There was a really top class three part documentary by the BBC on Bernays and his uncle Sigmund Freud called "The Century of the Self" .
http://www.bbc.co.uk/pressoffice/pressreleases/stories/2002/02_february/28/centuryoftheself.shtml"The second programme, The Engineering of Consent, explores how Freud’s ideas about the unconscious mind were used by those in power in post-war America to try and control the masses. Politicians and planners came to believe Freud’s underlying premise - that deep within all human beings were dangerous and irrational desires and fears. They were convinced that it was the unleashing of these instincts that had led to the barbarism of Nazi Germany. To stop it ever happening again they set out to find ways to control this hidden enemy within the human mind.Sigmund Freud’s daughter, Anna, and his nephew, Edward Bernays, provided the centrepiece philosophy. Their ideas were used by the US government, big business, and the CIA to develop techniques to manage and control the minds of the American people. But this was not a cynical exercise in manipulation. Those in power believed that the only way to make democracy work and create a stable society was to repress the savage barbarism that lurked just under the surface of normal American life.

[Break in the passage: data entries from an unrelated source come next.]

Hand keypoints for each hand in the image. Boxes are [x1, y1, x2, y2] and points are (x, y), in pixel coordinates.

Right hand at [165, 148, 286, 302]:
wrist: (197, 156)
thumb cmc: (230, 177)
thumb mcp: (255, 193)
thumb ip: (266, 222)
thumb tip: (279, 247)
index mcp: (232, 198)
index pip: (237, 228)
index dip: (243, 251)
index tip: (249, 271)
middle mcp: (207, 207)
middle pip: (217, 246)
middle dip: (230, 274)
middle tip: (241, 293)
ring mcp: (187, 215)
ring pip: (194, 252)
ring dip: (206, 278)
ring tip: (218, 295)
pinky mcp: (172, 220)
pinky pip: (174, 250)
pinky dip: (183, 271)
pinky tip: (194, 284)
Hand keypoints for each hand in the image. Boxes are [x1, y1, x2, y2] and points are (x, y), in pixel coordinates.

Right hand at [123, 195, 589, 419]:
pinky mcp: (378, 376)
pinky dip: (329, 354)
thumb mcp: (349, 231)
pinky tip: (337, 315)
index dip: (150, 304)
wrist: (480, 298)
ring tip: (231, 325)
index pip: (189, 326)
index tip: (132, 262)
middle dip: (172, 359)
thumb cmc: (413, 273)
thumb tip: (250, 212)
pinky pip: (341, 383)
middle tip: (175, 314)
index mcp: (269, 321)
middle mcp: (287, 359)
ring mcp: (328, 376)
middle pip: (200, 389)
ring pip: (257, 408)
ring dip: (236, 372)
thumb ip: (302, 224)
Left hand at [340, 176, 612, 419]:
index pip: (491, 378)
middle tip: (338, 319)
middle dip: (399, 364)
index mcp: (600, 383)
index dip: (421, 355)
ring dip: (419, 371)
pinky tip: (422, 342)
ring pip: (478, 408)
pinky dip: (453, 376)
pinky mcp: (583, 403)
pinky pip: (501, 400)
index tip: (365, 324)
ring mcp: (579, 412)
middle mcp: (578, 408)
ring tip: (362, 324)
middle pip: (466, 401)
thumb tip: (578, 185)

There is a Policeman Inside All Our Head: He Must be Destroyed is the third programme in the series. In the 1960s, the influence of Freudian ideas in America was challenged by a radical group of psychotherapists. They were inspired by the ideas of Wilhelm Reich, a pupil of Freud’s, who had turned against him and was hated by the Freud family. He believed that the inner self did not need to be repressed and controlled. It should be encouraged to express itself.
Out of this came a political movement that sought to create new beings free of the psychological conformity which had been implanted in people’s minds by business and politics. This programme shows how this rapidly developed in America through movements like est (founded by Werber Erhard) - into the irresistible rise of the expressive self: the me generation.
But the American corporations soon realised that this new self was not a threat but their greatest opportunity. It was in their interest to encourage people to feel they were unique individuals and then sell them ways to express that individuality. To do this they turned to techniques developed by Freudian psychoanalysts to read the inner desires of the new self.